Frankly, I'm embarrased, because I'm BFI'ing it, instead of doing things properly.
But here goes. Against my better judgement.
#
# WARNING WARNING WARNING WARNING
#
# USE AT YOUR OWN RISK.
#
# THIS IS A MASSIVE KLUDGE.
#
# YOU HAVE BEEN WARNED.
#
my $in = <DATA>;
# ASSUME sentences end in a period and a space.
my @sentences = split '\. ', $in;
foreach( @sentences )
{
# ASSUME these words are mostly useless
# for our purposes...
s/\b(with|a|of|the|in|just)\b//gi;
# ASSUME phrases are comma-separated.
my @phrases = split ',';
my @subjects = ();
my @descs = ();
foreach ( @phrases )
{
s/^\s*//; # trim leading spaces.
s/\n//g; # remove newline.
# Well, do we have a subject, or a descriptor?
# ASSUME subjects are capitalized (!!)
push @subjects, $_ if /^[A-Z]/;
# ASSUME descriptions are not.
push @descs, $_ unless /^[A-Z]/;
}
# Print 'em all out.
foreach my $subj ( @subjects )
{
my @subsub = ($subj);
# ASSUME 'and' separates multiple subjects (!!)
@subsub = split ' and ', $subj if $subj =~ /\band\b/;
foreach my $ss (@subsub)
{
print "$ss: $_\n" foreach @descs;
}
}
}
__DATA__
With a population of more than 10.2 million, Seoul, the capital of Sou
+th Korea, is the world's largest city in terms of population.
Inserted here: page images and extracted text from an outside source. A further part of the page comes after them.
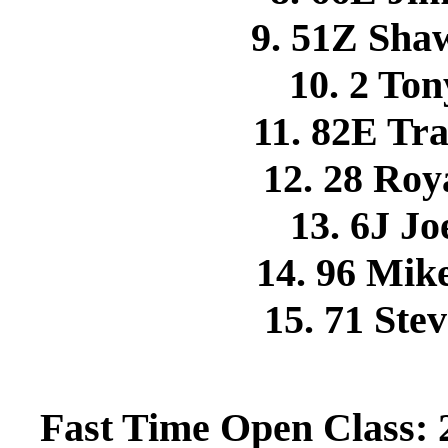
9. 51Z Sh
10. 2 T
11. 82E Tr
12. 28 Ro
13. 6J J
14. 96 Mi
15. 71 St
Fast Time Open Class: 2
Sao Pau
+lo(Brazil), the world's second-largest city, has a population of just
+ over ten million. Three other cities, Bombay(India), Jakarta(Indones
+ia) and Karachi(Pakistan), have grown to more than nine million peopl
+e.
The output:
Seoul: population more than 10.2 million
Seoul: capital South Korea
Seoul: is world's largest city terms population
Sao Paulo(Brazil): world's second-largest city
Sao Paulo(Brazil): has population over ten million
Three other cities: have grown to more than nine million people.
Bombay(India): have grown to more than nine million people.
Jakarta(Indonesia): have grown to more than nine million people.
Karachi(Pakistan): have grown to more than nine million people.